If this is close to reality, I'd guess you'd see at best a 5% performance
improvement by increasing cpu clock speed by 20%. (25% X 20%)

That said, you would also realize a 7.8% increase in memory speed. This is
because the 5200 has an odd (13x) multiplier which results in memory running
at 742 Mhz rather than 800Mhz. The 6400 has a 16x multiplier results in
800Mhz memory.
http://www.hardwaresecrets.com/article/328

So in my primitive analysis you'd realize a 6.95% improvement (Cpu =
1.2 X .25 + memory = 1.078 x .25 + video = 1 x .25 + HDD = 1 x .25 -1)

Before anybody jumps all over me, remember that this is for illustration
only. Real life experience WILL be different --- but similar.
 
B

Bob M

Fitz said:
I really wasn't looking at changing OS. My question was more about
hardware, and whether a 20% increase in clock speed would translate
roughly into a 20% increase in performance if all the other factors
(harddrive, memory, graphics) were already capable of supporting it. If
the single factor holding back optimal performance is the processor, is
moving up to the 6400 from the 5200 a worthwhile move, or am I better
off staying with what I have and moving to a quad-core or Intel based
system in the future?

Thanks

Not while running Vista. That's what we are trying to tell you.

Bob
 
P

Paul

DonC said:
FWIW, just my 2 cents: The cpu constitutes only a fraction of system
performance. For sake of discussion lets say 25%. Three other factors are
the memory speed (actual - not rated), hard drive speed, and video speed.
In reality this is a crude approximation.

If this is close to reality, I'd guess you'd see at best a 5% performance
improvement by increasing cpu clock speed by 20%. (25% X 20%)

That said, you would also realize a 7.8% increase in memory speed. This is
because the 5200 has an odd (13x) multiplier which results in memory running
at 742 Mhz rather than 800Mhz. The 6400 has a 16x multiplier results in
800Mhz memory.
http://www.hardwaresecrets.com/article/328

So in my primitive analysis you'd realize a 6.95% improvement (Cpu =
1.2 X .25 + memory = 1.078 x .25 + video = 1 x .25 + HDD = 1 x .25 -1)

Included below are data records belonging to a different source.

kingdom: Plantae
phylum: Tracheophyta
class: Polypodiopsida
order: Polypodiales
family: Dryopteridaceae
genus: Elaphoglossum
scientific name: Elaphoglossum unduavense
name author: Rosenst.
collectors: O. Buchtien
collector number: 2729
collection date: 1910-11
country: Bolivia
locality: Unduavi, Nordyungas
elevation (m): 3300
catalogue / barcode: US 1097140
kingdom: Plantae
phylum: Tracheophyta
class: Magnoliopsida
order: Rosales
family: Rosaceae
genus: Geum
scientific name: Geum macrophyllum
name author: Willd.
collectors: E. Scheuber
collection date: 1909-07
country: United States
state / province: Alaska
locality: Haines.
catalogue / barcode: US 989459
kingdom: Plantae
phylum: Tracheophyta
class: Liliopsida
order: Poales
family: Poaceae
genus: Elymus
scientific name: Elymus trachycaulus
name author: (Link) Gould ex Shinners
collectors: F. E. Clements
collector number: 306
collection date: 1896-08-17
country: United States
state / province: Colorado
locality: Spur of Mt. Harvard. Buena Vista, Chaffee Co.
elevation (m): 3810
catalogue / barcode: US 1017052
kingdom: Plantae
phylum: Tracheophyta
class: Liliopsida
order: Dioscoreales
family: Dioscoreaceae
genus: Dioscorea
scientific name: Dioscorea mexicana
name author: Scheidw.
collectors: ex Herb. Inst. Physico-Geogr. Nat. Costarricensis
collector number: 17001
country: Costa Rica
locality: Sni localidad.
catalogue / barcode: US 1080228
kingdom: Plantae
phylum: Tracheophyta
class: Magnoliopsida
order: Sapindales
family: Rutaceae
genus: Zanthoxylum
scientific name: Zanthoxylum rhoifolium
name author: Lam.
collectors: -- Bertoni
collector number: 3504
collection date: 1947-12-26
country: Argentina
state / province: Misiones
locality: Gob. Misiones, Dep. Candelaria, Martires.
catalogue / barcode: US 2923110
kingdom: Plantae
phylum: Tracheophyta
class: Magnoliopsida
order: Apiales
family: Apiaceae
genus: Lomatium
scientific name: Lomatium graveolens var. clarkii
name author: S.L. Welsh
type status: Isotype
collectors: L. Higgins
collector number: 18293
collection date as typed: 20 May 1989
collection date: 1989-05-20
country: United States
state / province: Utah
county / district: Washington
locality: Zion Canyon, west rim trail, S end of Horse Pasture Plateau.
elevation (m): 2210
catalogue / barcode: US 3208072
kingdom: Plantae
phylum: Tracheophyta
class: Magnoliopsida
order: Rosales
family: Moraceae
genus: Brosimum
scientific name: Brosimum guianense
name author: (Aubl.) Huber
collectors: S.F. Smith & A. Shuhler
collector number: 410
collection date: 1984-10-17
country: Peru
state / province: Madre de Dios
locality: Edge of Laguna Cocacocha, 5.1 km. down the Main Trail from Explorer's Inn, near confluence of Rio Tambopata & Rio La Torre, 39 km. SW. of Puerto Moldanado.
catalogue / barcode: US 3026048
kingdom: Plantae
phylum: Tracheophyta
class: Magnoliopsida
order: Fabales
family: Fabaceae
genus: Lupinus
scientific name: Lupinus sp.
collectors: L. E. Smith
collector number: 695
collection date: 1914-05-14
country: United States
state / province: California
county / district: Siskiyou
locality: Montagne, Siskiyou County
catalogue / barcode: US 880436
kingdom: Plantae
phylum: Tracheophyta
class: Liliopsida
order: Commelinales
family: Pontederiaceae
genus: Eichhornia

Before anybody jumps all over me, remember that this is for illustration
only. Real life experience WILL be different --- but similar.

Use a real benchmark. I trust that more than an equation.

http://www23.tomshardware.com/cpu_2007.html

For example, if you play just the one game all the time, find
an article that evaluates the contribution of CPU and GPU.